In my current project, the DB is SQL 2005 and the load is around 35 transactions/second. The client is expecting more business and are planning for 300 transactions/second. Currently even with good infrastructure, DB is having performance issues. A typical transaction will have at least one update/insert and a couple of selects.

Have you guys worked on any systems that handled more than 300 txn/s running on SQL 2005 or 2008, if so what kind of infrastructure did you use how complex were the transactions? Please share your experience. Someone has already suggested using Teradata and I want to know if this is really needed or not. Not my job exactly, but curious about how much SQL can handle.

+4  A: 

Its impossible to tell without performance testing - it depends too much on your environment (the data in your tables, your hardware, the queries being run).

Kragen
Probably worth pointing out though that yes, theoretically, SQL Server 2008 can handle many thousands of transactions per seconds.
Greg Beech
+1  A: 

I agree with @Kragen, however this may be of use - http://as400bks.rochester.ibm.com/tividd/td/ITMD/SC23-4852-00/en%5FUS/HTML/mssql511rg93.htm

Pino
+2  A: 

According to tcp.org its possible for SQL Server 2005 to get 1,379 transactions per second. Here is a link to a system that's done it. (There are SQL Server based systems on that site that have far more transactions... the one I linked was just the first I one I looked at).

Of course, as Kragen mentioned, whether you can achieve these results is impossible for anyone here to say.

Sailing Judo
That's a great link. I am looking for something like that only...
Faiz
As per the reports there a enterprise class server can deliver about 3193 txn/s.

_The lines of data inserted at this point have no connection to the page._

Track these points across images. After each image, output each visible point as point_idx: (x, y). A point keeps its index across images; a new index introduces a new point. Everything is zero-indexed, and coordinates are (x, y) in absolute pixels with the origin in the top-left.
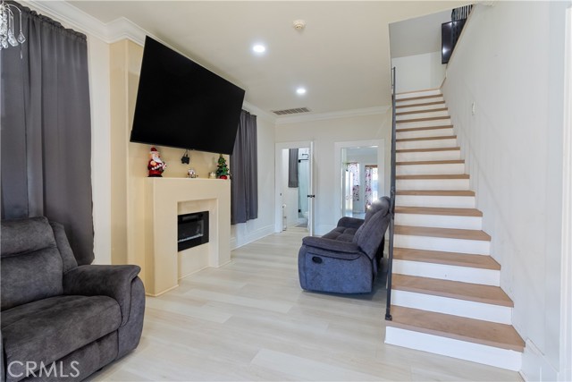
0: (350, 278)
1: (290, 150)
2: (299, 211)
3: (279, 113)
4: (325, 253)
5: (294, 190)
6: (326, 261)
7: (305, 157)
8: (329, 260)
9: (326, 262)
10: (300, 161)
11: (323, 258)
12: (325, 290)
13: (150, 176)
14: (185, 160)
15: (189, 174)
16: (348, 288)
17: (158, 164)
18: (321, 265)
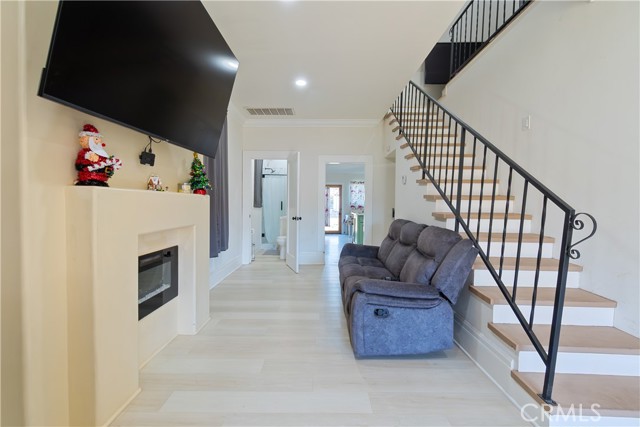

That is good enough for me!
Faiz
1231433 transactions per minute that is over 20000 per second. http://www.tpc.org/tpcc/results/tpcc_result_detail.asp?id=105112801
Remus Rusanu
+2  A: 

Infrastructure needs for high performance SQL Servers may be very differnt than your current structure.

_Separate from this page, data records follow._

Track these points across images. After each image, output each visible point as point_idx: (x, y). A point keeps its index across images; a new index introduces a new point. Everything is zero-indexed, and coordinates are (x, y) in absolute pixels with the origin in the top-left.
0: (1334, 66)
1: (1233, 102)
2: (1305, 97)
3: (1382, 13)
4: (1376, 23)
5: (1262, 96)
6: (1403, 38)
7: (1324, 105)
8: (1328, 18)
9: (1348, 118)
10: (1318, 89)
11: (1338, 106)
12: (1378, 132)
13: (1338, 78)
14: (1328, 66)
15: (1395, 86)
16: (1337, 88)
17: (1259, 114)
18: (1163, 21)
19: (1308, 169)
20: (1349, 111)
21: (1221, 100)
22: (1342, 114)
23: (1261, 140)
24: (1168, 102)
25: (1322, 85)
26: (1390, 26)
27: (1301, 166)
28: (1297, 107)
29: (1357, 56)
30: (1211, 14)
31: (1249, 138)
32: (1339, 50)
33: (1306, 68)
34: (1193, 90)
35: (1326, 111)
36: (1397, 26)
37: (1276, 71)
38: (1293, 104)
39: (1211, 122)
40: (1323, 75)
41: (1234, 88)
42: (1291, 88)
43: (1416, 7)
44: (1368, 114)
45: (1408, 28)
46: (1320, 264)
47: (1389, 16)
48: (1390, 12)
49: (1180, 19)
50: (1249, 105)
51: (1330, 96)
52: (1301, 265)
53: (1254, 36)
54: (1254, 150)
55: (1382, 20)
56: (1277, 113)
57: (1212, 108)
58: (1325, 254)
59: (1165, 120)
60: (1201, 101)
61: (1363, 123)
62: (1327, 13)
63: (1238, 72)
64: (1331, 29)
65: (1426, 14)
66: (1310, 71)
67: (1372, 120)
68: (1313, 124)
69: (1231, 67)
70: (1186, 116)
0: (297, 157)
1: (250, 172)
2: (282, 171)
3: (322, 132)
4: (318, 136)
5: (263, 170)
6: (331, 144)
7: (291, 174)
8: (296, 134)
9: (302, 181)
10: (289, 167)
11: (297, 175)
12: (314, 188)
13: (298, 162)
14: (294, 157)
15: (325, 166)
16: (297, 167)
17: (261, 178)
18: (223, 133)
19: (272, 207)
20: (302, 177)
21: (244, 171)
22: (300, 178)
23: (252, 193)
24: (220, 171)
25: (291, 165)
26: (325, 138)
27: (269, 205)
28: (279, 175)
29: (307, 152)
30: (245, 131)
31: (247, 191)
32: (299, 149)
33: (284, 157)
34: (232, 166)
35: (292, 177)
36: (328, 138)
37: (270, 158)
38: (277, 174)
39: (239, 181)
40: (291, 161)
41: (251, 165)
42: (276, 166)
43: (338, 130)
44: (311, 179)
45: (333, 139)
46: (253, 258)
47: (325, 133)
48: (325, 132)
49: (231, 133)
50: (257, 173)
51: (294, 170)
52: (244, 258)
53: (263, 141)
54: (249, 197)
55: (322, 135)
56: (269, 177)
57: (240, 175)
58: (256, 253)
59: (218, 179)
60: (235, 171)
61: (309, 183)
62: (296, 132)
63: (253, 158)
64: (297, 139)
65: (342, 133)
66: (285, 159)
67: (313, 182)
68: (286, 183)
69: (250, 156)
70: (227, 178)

But if you are currently having issues, it is very possible the main part of your problem is in bad database design and bad query design. There are many way to write poorly performing queries. In a high transaction system, you can't afford any of them. No select *, no cursors, no correlated subqueries, no badly performing functions, no where clauses that aren't sargeable and on and on.

The very first thing I'd suggest is to get yourself several books on SQl Server peroformance tuning and read them. Then you will know where your system problems are likely to be and how to actually determine that.